#### [What you have to do]
Retype, word for word, each line between the lines holding "- 비동기 호출 코드" and "- 블로킹 I/O 도 동기 방식", inclusive, and leave the rest of the data alone.

Plain-text document sources
#####

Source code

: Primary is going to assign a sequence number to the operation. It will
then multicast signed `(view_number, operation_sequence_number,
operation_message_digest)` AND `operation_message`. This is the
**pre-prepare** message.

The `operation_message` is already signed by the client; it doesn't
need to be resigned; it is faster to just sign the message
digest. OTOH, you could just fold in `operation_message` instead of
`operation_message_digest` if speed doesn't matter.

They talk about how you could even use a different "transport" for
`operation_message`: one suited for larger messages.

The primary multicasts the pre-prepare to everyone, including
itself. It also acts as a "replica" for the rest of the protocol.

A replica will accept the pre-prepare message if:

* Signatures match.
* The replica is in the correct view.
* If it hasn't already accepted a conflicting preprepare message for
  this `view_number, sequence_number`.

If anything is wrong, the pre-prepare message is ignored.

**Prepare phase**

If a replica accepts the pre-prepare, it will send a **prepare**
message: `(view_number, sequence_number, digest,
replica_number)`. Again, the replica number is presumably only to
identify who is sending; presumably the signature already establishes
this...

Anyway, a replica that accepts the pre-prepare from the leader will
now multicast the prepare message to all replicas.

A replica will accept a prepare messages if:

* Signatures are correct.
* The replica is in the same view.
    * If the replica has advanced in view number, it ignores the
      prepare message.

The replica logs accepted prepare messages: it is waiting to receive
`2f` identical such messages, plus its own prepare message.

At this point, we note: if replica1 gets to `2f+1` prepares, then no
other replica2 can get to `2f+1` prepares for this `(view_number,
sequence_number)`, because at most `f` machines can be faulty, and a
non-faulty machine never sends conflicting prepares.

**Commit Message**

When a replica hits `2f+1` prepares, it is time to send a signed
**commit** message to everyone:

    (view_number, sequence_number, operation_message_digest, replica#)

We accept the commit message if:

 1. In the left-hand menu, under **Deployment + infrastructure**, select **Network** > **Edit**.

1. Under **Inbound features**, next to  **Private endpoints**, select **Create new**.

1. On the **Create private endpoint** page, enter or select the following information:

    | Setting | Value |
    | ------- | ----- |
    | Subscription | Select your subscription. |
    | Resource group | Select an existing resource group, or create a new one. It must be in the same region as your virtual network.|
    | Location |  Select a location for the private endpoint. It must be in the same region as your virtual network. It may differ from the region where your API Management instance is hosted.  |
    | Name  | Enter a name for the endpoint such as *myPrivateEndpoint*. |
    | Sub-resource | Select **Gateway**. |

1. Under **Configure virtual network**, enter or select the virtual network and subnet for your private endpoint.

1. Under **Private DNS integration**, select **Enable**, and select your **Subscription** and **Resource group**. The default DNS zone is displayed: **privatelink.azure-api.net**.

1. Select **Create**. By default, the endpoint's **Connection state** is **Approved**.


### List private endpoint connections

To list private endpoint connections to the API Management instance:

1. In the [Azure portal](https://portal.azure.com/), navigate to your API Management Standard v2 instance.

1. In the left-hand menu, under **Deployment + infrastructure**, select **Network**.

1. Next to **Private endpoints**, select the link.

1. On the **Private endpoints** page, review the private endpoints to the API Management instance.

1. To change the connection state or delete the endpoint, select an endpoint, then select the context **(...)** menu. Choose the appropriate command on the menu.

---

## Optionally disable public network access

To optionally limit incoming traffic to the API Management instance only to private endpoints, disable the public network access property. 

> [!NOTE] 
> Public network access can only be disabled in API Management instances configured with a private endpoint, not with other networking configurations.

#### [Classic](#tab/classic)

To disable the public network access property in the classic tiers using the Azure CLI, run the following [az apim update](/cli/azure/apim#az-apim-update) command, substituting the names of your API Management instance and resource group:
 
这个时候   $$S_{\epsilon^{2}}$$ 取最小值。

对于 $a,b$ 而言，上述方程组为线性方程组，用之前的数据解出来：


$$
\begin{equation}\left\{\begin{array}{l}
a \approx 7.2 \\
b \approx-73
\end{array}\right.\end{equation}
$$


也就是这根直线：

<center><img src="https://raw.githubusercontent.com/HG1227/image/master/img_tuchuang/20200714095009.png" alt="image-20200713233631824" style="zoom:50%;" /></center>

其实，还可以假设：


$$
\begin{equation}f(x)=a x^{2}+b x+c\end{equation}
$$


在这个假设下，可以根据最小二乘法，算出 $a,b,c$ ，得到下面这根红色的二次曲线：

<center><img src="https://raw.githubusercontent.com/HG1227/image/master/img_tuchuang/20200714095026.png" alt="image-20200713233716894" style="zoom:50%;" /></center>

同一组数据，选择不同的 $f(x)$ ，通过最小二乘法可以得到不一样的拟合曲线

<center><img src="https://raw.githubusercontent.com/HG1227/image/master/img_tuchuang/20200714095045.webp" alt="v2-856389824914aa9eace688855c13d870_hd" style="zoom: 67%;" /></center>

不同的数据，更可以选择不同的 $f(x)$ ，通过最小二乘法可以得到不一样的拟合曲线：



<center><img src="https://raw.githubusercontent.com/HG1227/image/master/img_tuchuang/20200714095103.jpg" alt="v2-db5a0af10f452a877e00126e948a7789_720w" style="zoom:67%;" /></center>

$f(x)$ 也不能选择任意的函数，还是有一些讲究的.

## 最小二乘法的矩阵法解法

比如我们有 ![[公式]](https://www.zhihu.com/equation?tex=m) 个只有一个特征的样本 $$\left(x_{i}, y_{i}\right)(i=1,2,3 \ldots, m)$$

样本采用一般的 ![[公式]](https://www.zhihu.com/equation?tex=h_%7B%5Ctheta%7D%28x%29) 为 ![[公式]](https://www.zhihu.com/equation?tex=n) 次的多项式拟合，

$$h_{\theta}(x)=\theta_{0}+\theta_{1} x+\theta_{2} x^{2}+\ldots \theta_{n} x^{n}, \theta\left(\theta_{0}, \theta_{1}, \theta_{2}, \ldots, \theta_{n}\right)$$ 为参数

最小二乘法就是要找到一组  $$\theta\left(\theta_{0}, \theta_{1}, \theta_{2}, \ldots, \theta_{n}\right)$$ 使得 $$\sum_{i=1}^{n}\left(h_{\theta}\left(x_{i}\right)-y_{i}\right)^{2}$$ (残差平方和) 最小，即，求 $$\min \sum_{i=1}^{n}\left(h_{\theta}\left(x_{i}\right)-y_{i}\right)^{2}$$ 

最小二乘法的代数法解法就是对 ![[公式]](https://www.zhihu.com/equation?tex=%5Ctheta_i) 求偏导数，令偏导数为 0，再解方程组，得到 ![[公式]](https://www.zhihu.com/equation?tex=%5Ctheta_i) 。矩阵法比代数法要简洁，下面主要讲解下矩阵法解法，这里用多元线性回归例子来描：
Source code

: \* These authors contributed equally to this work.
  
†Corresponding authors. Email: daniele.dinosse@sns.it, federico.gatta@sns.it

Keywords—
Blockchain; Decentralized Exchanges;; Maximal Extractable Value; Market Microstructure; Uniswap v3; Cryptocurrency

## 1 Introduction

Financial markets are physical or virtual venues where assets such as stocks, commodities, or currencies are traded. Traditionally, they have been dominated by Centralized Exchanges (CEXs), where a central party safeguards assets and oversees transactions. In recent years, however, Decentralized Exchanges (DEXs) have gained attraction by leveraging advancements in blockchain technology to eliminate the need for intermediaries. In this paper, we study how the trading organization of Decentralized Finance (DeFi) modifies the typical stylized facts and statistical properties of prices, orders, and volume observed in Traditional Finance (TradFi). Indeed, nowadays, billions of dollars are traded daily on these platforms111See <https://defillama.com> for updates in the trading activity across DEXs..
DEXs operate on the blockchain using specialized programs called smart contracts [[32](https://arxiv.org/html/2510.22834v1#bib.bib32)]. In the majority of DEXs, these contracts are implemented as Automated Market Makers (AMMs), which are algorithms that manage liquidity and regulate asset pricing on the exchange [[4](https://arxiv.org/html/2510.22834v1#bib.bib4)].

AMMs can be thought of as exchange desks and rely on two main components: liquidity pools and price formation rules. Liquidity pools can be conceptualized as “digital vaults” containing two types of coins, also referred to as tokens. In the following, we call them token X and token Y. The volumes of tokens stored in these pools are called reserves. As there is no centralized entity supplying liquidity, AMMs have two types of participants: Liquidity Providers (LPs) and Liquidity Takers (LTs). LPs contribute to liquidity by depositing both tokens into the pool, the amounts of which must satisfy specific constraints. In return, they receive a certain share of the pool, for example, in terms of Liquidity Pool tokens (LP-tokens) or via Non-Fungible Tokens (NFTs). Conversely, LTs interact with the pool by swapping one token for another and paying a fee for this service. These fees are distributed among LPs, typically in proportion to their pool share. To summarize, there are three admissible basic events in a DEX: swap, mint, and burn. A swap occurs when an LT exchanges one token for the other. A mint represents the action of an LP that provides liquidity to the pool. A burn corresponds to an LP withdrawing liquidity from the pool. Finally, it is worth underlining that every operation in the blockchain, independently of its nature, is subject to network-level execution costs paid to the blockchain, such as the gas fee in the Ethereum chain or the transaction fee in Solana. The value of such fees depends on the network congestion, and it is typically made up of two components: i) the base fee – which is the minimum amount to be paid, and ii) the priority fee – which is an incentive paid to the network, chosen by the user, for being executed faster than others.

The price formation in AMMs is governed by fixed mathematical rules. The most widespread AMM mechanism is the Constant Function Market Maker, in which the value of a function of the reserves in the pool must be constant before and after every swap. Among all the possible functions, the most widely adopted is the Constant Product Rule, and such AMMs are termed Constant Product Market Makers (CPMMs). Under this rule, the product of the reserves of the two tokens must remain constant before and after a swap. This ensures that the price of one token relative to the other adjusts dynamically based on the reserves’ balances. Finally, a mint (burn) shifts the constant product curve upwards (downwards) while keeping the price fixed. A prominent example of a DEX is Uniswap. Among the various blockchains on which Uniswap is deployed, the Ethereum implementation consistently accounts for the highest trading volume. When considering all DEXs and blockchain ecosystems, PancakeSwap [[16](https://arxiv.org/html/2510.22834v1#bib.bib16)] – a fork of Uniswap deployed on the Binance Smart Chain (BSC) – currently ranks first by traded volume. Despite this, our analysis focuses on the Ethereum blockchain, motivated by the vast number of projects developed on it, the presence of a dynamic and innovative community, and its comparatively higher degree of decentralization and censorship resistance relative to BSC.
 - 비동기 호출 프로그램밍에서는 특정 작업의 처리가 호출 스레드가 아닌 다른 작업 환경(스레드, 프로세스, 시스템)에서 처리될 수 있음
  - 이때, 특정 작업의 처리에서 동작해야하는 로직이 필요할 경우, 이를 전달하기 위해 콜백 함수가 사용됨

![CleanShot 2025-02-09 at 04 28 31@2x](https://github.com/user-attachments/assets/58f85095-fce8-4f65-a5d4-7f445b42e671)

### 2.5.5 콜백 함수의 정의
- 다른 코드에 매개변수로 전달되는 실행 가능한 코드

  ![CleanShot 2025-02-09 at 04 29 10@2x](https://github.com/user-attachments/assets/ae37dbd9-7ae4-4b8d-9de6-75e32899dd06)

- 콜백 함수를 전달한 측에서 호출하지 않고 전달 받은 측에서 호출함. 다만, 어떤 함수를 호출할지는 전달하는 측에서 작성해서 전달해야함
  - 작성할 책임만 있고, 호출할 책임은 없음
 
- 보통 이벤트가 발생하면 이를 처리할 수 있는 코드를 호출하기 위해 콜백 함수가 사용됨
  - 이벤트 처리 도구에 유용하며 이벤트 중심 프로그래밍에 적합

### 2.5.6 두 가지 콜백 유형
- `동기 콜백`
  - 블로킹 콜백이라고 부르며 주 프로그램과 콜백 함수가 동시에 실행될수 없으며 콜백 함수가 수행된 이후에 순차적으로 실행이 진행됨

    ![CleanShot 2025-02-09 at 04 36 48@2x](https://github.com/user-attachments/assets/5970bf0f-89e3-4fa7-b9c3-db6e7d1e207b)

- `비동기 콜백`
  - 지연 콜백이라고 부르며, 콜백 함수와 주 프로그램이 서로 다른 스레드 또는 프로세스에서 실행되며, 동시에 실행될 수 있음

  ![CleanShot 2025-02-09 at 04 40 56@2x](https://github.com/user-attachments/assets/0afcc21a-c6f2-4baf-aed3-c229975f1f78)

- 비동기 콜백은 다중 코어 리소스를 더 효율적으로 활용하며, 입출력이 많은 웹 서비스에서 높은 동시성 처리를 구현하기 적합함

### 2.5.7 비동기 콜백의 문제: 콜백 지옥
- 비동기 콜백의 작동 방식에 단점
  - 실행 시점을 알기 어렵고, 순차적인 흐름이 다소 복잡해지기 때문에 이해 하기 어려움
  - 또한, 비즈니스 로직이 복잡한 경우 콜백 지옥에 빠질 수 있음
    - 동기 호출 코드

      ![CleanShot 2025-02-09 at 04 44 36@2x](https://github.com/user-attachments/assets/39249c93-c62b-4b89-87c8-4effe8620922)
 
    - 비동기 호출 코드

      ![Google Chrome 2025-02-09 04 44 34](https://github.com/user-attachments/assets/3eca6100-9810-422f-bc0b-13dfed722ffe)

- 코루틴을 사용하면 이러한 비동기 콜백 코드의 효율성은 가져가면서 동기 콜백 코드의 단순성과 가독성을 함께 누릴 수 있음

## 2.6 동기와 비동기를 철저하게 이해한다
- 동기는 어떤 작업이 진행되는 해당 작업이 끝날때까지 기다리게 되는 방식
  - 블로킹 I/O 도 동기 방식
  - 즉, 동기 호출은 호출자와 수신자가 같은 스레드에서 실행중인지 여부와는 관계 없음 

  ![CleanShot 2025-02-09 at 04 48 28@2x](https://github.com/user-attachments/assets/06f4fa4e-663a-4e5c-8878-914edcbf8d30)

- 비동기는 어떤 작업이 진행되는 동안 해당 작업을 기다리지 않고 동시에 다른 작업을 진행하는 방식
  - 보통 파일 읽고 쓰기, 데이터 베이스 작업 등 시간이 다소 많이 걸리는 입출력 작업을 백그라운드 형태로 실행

#####

#### [Answer to the problem]
    - 비동기 호출 코드

      ![Google Chrome 2025-02-09 04 44 34](https://github.com/user-attachments/assets/3eca6100-9810-422f-bc0b-13dfed722ffe)

- 코루틴을 사용하면 이러한 비동기 콜백 코드의 효율성은 가져가면서 동기 콜백 코드의 단순성과 가독성을 함께 누릴 수 있음

## 2.6 동기와 비동기를 철저하게 이해한다
- 동기는 어떤 작업이 진행되는 해당 작업이 끝날때까지 기다리게 되는 방식
  - 블로킹 I/O 도 동기 방식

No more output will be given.